- _Deine Aufgabe_:
Gib den Textauszug über die Waldorfpädagogik ab "Von der Geburt" und weiter bis einschließlich "Unterricht der Waldorfschulen." wieder. Ersetze dabei "Pubertät" durch "Geschlechtsreife".

Theoretisch gründet sich die Waldorfpädagogik auf das von Rudolf Steiner im frühen 20. Jahrhundert entwickelte "anthroposophische Menschenbild", eine esoterische Anthropologie, die ihre erste schriftliche Konkretisierung im Hinblick auf Erziehungsfragen durch Steiners 1907 erschienene Schrift "Die Erziehung des Menschen vom Gesichtspunkte der Geisteswissenschaft" erhielt. In ihr behauptet Steiner die Einteilbarkeit der kindlichen Entwicklung in Sieben-Jahres-Zyklen (sog. "Jahrsiebten").
Von der Geburt bis zum Zahnwechsel (0-7 Jahre) lerne das Kind vorrangig durch "Nachahmung und Vorbild", vom Zahnwechsel bis zur Pubertät (7-14 Jahre) durch "Nachfolge und Autorität" und im folgenden Jugendalter (14-21 Jahre), indem es "die Urteilskraft, den freien Verstand entfaltet". Die angenommene Verlagerung der Verstandesentwicklung auf das dritte Jahrsiebt und der daraus resultierende, vermeintlich geringere Förderbedarf von Kindern unter 14 auf dem Gebiet der Kognition und des Intellekts, führt zu einer Betonung des künstlerisch-kreativen Elements im Unterricht der Waldorfschulen.

- _Gegebenes Material_:

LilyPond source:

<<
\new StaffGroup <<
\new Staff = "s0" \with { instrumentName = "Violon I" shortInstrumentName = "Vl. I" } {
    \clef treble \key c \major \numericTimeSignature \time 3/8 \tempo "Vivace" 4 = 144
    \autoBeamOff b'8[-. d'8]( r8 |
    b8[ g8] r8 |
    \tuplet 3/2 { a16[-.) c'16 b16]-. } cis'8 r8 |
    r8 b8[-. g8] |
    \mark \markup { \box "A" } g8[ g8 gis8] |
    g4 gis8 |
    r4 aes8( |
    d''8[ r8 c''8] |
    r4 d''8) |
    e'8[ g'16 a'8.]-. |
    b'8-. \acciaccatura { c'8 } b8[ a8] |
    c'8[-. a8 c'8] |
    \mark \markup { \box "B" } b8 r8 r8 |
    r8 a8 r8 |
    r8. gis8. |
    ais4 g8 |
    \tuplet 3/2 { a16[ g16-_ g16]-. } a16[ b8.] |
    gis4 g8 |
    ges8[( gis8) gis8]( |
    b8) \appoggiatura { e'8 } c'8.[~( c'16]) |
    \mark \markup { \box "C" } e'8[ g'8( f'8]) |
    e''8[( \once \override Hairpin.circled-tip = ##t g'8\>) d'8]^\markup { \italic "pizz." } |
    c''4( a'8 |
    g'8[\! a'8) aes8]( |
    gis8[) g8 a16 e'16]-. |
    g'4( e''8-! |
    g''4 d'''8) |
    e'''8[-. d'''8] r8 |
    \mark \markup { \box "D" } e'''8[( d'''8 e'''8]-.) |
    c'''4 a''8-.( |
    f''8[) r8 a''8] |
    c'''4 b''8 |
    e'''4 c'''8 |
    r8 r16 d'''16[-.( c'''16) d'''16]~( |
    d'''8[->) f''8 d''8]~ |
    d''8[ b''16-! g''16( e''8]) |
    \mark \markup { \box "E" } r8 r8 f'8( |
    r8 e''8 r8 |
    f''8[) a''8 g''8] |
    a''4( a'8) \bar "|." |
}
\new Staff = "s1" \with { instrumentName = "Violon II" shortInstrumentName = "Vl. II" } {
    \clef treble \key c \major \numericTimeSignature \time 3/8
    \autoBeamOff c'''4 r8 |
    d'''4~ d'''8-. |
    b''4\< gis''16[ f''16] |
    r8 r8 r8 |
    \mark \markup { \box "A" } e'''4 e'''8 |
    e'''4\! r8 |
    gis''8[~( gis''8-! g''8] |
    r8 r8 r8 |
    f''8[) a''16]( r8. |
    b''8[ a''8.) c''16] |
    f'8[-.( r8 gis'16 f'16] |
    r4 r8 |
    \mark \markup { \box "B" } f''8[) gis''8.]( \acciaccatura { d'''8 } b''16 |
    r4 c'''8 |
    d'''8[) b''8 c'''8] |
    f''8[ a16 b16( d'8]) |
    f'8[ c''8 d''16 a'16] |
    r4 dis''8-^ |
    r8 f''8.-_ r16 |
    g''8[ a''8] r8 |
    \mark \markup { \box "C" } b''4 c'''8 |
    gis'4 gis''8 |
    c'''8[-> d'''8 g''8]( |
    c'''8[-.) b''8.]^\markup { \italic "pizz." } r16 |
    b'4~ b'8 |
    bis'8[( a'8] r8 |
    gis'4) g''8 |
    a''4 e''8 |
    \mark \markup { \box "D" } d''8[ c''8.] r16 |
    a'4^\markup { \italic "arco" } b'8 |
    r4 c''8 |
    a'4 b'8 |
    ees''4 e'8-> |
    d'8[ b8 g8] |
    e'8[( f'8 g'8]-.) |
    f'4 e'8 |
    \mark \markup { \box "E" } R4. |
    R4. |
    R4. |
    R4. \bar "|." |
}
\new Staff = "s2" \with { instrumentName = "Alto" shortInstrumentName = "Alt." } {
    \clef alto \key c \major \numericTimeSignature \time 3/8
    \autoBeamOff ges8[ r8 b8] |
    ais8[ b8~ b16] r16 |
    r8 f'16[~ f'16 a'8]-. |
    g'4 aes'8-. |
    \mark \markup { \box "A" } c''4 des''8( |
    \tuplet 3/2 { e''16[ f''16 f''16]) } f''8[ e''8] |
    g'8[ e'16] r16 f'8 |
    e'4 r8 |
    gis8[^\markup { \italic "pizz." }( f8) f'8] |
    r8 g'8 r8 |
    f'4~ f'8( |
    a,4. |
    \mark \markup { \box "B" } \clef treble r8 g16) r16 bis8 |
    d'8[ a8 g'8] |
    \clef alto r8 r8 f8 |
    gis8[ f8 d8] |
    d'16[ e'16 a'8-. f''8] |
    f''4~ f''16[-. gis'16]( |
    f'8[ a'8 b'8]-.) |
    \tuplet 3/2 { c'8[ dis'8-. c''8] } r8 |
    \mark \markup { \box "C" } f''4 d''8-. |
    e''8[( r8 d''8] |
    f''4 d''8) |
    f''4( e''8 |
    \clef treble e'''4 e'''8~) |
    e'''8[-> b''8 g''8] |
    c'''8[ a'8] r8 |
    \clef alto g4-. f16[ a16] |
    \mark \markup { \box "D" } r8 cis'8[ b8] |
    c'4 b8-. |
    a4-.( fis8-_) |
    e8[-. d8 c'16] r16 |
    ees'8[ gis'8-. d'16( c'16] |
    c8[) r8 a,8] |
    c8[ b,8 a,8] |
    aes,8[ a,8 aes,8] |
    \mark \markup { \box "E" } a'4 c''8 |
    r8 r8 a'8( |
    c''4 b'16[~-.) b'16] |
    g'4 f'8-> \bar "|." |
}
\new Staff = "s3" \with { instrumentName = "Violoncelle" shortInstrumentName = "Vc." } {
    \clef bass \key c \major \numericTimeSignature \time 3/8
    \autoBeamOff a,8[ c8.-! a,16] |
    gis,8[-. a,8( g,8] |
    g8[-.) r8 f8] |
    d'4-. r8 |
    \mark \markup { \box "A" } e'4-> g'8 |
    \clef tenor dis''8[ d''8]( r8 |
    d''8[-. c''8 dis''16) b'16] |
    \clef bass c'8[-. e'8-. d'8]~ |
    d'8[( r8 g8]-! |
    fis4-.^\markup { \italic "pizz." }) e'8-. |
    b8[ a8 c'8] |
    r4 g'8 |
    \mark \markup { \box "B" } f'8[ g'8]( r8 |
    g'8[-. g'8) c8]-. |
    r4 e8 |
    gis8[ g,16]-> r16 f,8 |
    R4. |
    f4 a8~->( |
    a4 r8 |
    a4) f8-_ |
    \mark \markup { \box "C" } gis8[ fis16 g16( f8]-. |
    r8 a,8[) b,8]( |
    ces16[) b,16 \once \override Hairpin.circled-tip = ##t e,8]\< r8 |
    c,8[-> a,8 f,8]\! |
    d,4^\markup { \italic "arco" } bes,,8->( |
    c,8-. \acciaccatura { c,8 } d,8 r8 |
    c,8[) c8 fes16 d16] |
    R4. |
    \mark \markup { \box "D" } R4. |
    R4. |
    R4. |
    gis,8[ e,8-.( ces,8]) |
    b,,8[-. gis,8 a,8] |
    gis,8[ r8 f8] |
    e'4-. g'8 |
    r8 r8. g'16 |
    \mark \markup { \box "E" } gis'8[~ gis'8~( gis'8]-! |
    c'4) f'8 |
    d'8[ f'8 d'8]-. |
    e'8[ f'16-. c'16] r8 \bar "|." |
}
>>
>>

- _Gelöste Aufgabe_:
Von der Geburt bis zum Zahnwechsel (0-7 Jahre) lerne das Kind vorrangig durch "Nachahmung und Vorbild", vom Zahnwechsel bis zur Geschlechtsreife (7-14 Jahre) durch "Nachfolge und Autorität" und im folgenden Jugendalter (14-21 Jahre), indem es "die Urteilskraft, den freien Verstand entfaltet". Die angenommene Verlagerung der Verstandesentwicklung auf das dritte Jahrsiebt und der daraus resultierende, vermeintlich geringere Förderbedarf von Kindern unter 14 auf dem Gebiet der Kognition und des Intellekts, führt zu einer Betonung des künstlerisch-kreativen Elements im Unterricht der Waldorfschulen.